Benchmark project presented at COMPTEXT 2026 in Birmingham
Summary
Bastián González-Bustamante, together with Tom Bellens, Christopher Klamm, and Marta Koch, presented our benchmark project at COMPTEXT 2026 in Birmingham on 23-25 April 2026.
The presentation introduced the project’s broader goal of developing a transparent and reproducible framework for evaluating LLMs and fine-tuned models on multilingual policy agenda annotation in parliamentary speeches. It outlined the benchmark’s comparative design, multilingual scope, and reporting logic, with a particular emphasis on cross-country comparability, validation, and reproducible evaluation practices.
Presenting the project at COMPTEXT provided an excellent opportunity to share our ongoing work with an interdisciplinary community of scholars working on the quantitative and computational analysis of text, image, audio, and video as data.
Key highlight
A central highlight of the presentation was a plot showing our preliminary benchmark results across a selection of leading LLMs.
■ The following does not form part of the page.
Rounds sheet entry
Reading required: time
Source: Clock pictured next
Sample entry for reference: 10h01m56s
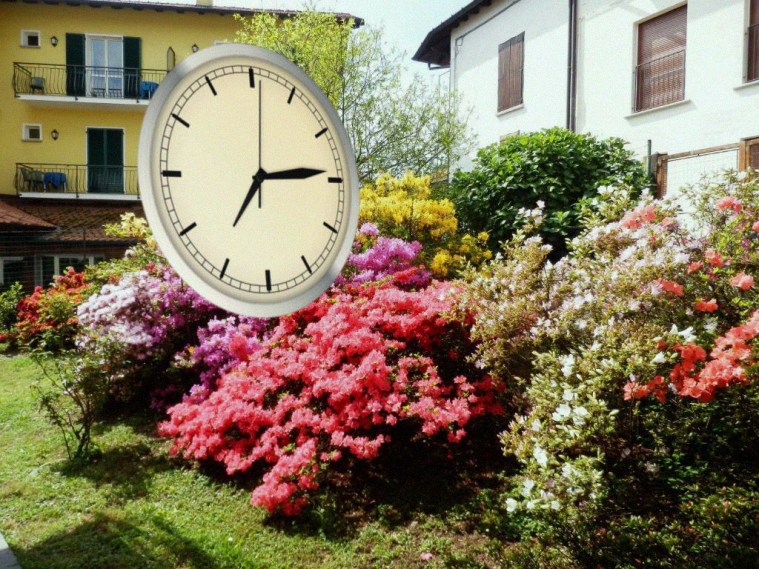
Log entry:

The figure compares model performance for recent OpenAI GPT models, Anthropic’s Claude Opus, DeepSeek 3.1, and Qwen 3, offering an initial view of how different model families perform on policy agenda annotation.
These preliminary results help illustrate the value of a common benchmark and reporting framework for assessing model performance across languages and task settings, while also identifying promising directions for further evaluation and refinement.
Additional team participation
Members of our team also contributed to COMPTEXT 2026 through several additional activities and presentations:
Workshop. From Appendix to Spotlight: Validation Standards in Text-as-Data Political Science, by Christopher Klamm, Bastián González-Bustamante, and Steffen Eckhard. This workshop is connected to a special issue that they are co-editing in PS: Political Science & Politics.
Roundtable participation. Bastián González-Bustamante participated in the roundtable AI for Sustainability: Promise, Paradox, and Responsibility, facilitated by Fabienne Lind. The session examined the paradox at the heart of AI-for-sustainability research: large-scale models are promoted as tools for addressing sustainability, yet training and running them generate substantial carbon emissions. Panellists discussed what computational social science can contribute beyond natural science applications, who governs these tools and in whose interest, and what professional responsibility researchers bear for the environmental costs of their work.
Presentation. Retrieval-augmented generation and multi-agent LLM orchestration for analysing the political economy of sustainability, by Bastián González-Bustamante and Natascha van der Zwan.
Presentation. Elite polarization in election campaigns under minority and majority governments, by Christopher Klamm, Flynn Schirott, Sven-Oliver Proksch, and Bruno de Castanho Silva.
Presentation. Making semi-structured interviews scalable: An experimental evaluation of AI conversational interviewing, by Alexander Wuttke, Matthias Aßenmacher, Christopher Klamm, Max M. Lang, Quirin Würschinger, and Frauke Kreuter.